5、会計士は株式投資で儲けられる?

(完全に監査経験だけでの妄想記事です。)

「公認会計士なら、公表されている財務諸表を見れば、今後株価がどうなるか、分かるの?」

たまに聞かれたりしますが、もちろん分かりません。

ただ、なんとなく自分ならこういうの買うかなーというのを書いていきます。


1、短期・中期での投資を自分がするなら

私が短~中期で株式投資をするなら、まず前提として、デカすぎる企業の株は選びません。この理由は、以下です。

ⅰでかすぎる企業は業績に与える要因が複雑かつ多岐にわたりすぎ 

ⅱ でかすぎる企業だと、ちょっと業績が変動しても、(保有する一部資産や有価証券を売却等で)ある程度利益は操作出来ちゃう

ですので、短期・中期で稼ごうと思ったなら、小~中規模の上場企業のうち、以下の会社を選ぶと思います。


①  商流が少なく、売上高は安定しており、業績影響への要因となる指標が適度に取りにくく、その指標と業績との関係が適度に見えにくい(自分はなんとなく予測出来る場合)企業

例えば、あるメーカーのテレビに使うパネルを海外メーカーから仕入れている場合、パネル価格が下がれば粗利は改善する→株価は上がる、といった具合です。

この場合、ⅰこのメーカーのテレビは海外メーカーのパネルを使っていることを知っている必要があり、ⅱパネル価格の直近の動向を適時に拾え、かつ、一般人にはたどり着くのが難しい英語サイト等を知っている必要がある、ということです。

(もちろんテレビはいずれも簡単に分かっちゃうのですぐ株価に反映されますし、売上高も不安定な業界なので、僕なら短期目線では買いません。)


② 連結売上高はある程度安定しているものの、子会社で多額の減損損失を計上している企業

これは、会計基準からの帰結なのですが

固定資産の減損をする場合、ⅰ兆候→ⅱ認識→ⅲ測定→ⅳ配分というステップを踏むのですが、簡単に言うと、ⅰ価値落ちてるかも→ⅱ落ちてる→ⅲいくら落ちてる→ⅳいくらに落とすとなります。

つまり、普段は、実際に落ちていても、落ちてるかも!とならなければ減損損失は計上されません。

ですので、落ちてるかも!となった場合、最悪のケースとしては、

ⅰ これまで色んな資産で隠してきた含み損は一括で減損損失として計上しなければなりません。

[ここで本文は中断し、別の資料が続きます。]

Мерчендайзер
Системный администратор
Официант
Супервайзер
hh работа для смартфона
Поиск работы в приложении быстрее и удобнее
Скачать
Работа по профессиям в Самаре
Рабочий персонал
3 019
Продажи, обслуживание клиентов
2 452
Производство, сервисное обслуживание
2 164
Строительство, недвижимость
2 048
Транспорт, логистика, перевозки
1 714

ⅱ その結果、子会社で赤字になれば、税効果会計のタイプ分類を変更し、繰延税金資産を取り崩す必要が出てきます。

ⅲ さらに、この減損を子会社で計上したとすると、親会社が持っている子会社株式も評価損を計上する必要が出てきます。

ⅳ 連結上、のれんを減損する必要が出てきます。

ⅴ 今思いつかないですが、他にあるかもしれません。

つまり、会計上、減損する時はあらゆる損失を一気に計上しなきゃいけない仕組みになっちゃっています。

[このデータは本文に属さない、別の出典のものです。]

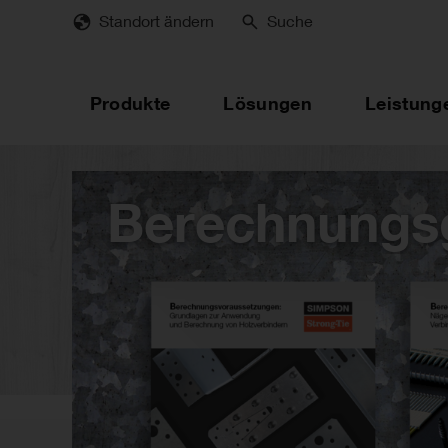
Skip
Standort ändern
Suche
to
main
content
Produkte
Lösungen
Leistung
Berechnungs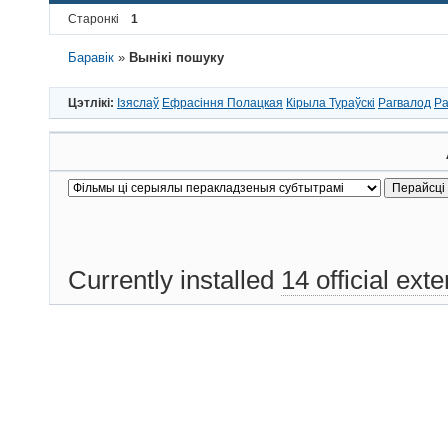
Старонкі
1
Баравік
»
Вынікі пошуку
Цэтлікі:
Ізяслаў
Ефрасіння Полацкая
Кірыла Тураўскі
Рагвалод
Ра
Currently installed
14 official ext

逆に言うと、ある期に上記のように一気に減損すると、翌期からは少なくとも以下、利益方向に数字は動きます。

ⅰ 減価償却費負担が減る

ⅱ のれん償却費負担が減る

したがって、売上高は安定しているものの、そこそこデカい子会社で兆候が識別された結果、連結損益計算書上で多額の子会社株式評価損・のれん減損損失を計上し、株価が下がりきったところで買うかと思います。


2、やっぱり長期が大事

自分ならこれを買うかなというのを書きましたが、トレーダーでもなければ、なんだかんだ株価って政府の金融・経済政策の方がはるかにインパクトがあるので、自分ならそういうのを見て長期投資するかな、と思います。

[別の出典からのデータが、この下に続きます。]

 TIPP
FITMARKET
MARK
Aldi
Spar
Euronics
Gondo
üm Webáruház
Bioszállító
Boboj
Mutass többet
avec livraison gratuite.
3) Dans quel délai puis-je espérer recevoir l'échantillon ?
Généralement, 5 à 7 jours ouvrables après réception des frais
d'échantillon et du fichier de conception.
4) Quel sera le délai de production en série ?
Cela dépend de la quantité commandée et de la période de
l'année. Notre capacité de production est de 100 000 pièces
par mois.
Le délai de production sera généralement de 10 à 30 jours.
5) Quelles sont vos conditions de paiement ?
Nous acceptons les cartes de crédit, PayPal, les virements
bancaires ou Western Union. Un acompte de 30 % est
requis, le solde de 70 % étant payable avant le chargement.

ちなみに、最近は国会議員の中でも金融緩和だけじゃデフレ脱却出来ないとなっており、MMTだったりと積極財政の政治家先生が増えているように思います。(実に正しいことだと思いますが)

加えて、最近災害が多いので、公共投資をさらに増やすだろうと考えると・・・


以上です。


余談1、会計士は株式投資する?

株式を保有すると、社内の手続がかなり面倒なので、ほとんどの会計士は株式投資はしていません。ちなみに、FXをやっている人はちらほらいますが、大負けしている人は知っていますが、大勝ちしている人は見たことありません。

かく言う私も投資は一切やっていません。

余談2、決算発表前から株価は動く

毎四半期、監査で会社さんの数字を見てみると、確かに「今回は調子良いなー」と思うこともあります。

そういう時、「短信出たら株価は上がるだろうなー」と思っていたら、発表されてもほとんど動かないことが多いです。

そこでチャートを見てみると、短信の発表までの間に「なぜか」株価は上がっているということは全然あります。